**Assignment:**
No pictures in the copy, please: retype all the records exactly.

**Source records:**
======

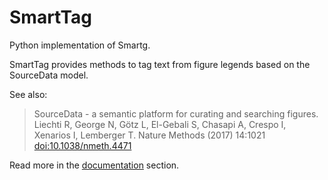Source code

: # SmartTag
Python implementation of Smartg.

SmartTag provides methods to tag text from figure legends based on the SourceData model.

See also:

> SourceData - a semantic platform for curating and searching figures.
> Liechti R, George N, Götz L, El-Gebali S, Chasapi A, Crespo I, Xenarios I, Lemberger T.
> Nature Methods (2017) 14:1021 [doi:10.1038/nmeth.4471](http://doi.org/10.1038/nmeth.4471)

Read more in the [documentation](py_smtag/docs/index.md) section.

======

**Exercise solution:**
Source code

: # SmartTag
Python implementation of Smartg.

SmartTag provides methods to tag text from figure legends based on the SourceData model.

See also:

> SourceData - a semantic platform for curating and searching figures.
> Liechti R, George N, Götz L, El-Gebali S, Chasapi A, Crespo I, Xenarios I, Lemberger T.
> Nature Methods (2017) 14:1021 [doi:10.1038/nmeth.4471](http://doi.org/10.1038/nmeth.4471)

Read more in the [documentation](py_smtag/docs/index.md) section.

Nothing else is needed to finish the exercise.